-- START TEXT SEGMENT --
A futures contract is an agreement between two parties to buy or sell a financial instrument for a set price on a future date. A “short position” would represent a contractual obligation to sell an equity index at a future date at a particular price. In contrast, a “long position” would represent a contractual obligation to buy an equity index at a future date at a particular price. A short position is generally used to protect against the possible decline in value of financial instruments, and a long position is generally used to increase the economic exposure to particular financial instruments.
SSGA FM will regularly adjust the level of exchange-traded futures contracts to seek to manage the overall net risk level, i.e., volatility. “Volatility” in this context means variance in the Fund's investment returns.
SSGA FM’s investment in exchange-traded futures and their resulting costs could limit the upside participation of the Fund in strong appreciating markets relative to un-hedged funds. In situations of extreme market volatility, the exchange-traded futures could potentially reduce the Fund’s net economic exposure to equity securities to a substantial degree. The amount of exchange-traded futures may fluctuate frequently based upon market conditions.
When market volatility is below the target volatility level, SSGA FM may periodically maintain a long position in futures to increase the overall level of economic exposure to equity and fixed income securities. Such use of exchange traded futures by SSGA FM may increase the Fund's economic exposure to securities up to a maximum of 100% of the Fund's assets. The Investment Company Act of 1940 (the “1940 Act”) and the rules and interpretations under the 1940 Act impose certain limitations on the Fund's ability to use leverage.
2 LVIP Blended Large Cap Growth Managed Volatility Fund

 

Principal Risks
All mutual funds carry risk.  Accordingly, loss of money is a risk of investing in the Fund. Here are specific principal risks of investing in the Fund:
Market Risk. The value of portfolio investments may decline. As a result, your investment in a fund may decline in value and you could lose money.
Growth Stocks Risk. Growth stocks, due to their relatively high market valuations, typically have been more volatile than value stocks. Growth stocks may not pay dividends, or may pay lower dividends, than value stocks and may be more adversely affected in a down market.
Medium-Cap Companies Risk. Securities issued by medium-sized companies may be subject to more abrupt market movements and may involve greater risks than investments in larger companies. These less developed, lesser-known companies may experience greater risks than those normally associated with larger companies. This is due to, among other things, the greater business risks of smaller size and limited product lines, markets, distribution channels, and financial and managerial resources.
-- END TEXT SEGMENT --
-- START LISTED RECORDS --
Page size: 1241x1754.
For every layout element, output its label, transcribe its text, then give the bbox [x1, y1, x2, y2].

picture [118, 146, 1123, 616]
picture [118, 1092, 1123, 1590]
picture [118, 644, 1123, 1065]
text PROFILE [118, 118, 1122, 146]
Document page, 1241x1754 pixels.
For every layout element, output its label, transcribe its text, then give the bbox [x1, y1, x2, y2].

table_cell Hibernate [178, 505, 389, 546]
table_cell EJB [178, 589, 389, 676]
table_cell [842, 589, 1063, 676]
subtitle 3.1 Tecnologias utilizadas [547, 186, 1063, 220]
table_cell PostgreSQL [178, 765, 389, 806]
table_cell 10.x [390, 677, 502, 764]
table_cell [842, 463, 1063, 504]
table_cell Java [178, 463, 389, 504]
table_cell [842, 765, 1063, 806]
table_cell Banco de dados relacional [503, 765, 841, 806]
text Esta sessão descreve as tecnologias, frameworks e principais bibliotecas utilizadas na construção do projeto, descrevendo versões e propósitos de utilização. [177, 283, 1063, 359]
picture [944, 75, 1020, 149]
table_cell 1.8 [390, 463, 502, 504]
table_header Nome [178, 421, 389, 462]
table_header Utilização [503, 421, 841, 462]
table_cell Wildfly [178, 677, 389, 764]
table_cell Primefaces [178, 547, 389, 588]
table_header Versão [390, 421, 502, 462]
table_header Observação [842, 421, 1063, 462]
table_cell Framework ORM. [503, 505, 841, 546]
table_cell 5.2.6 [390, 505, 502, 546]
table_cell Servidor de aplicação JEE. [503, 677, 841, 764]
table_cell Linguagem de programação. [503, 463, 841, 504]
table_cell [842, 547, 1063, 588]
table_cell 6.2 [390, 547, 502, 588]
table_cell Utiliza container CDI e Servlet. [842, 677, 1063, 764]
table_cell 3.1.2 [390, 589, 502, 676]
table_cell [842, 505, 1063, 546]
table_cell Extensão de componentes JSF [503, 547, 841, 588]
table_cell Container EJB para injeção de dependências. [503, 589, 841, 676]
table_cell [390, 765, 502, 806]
-- END LISTED RECORDS --
STATED TASK A:
In the passage on the managed volatility fund, what does "volatility" mean?
STATED TASK B:
Go on with the passage on the managed volatility fund, picking up after its last sentence.
The listing has no connection to the passage on the managed volatility fund.

ANSWER A:
It means variance in the Fund's investment returns.

ANSWER B:
Foreign Investments Risk. Foreign investments have additional risks that are not present when investing in U.S. investments. Foreign currency fluctuations or economic or financial instability could cause the value of foreign investments to fluctuate. Additionally, foreign investments include the risk of loss from foreign government or political actions including; for example, the imposition of exchange controls, confiscations and other government restrictions, or from problems in registration, settlement or custody. Investing in foreign investments may involve risks resulting from the reduced availability of public information concerning issuers. Foreign investments may be less liquid and their prices more volatile than comparable investments in U.S. issuers.
Concentration Risk. Investments that are concentrated in particular industries, sectors or types of investments may be subject to greater risks of adverse developments in such areas of focus than investments that are spread among a wider variety of industries, sectors or investments.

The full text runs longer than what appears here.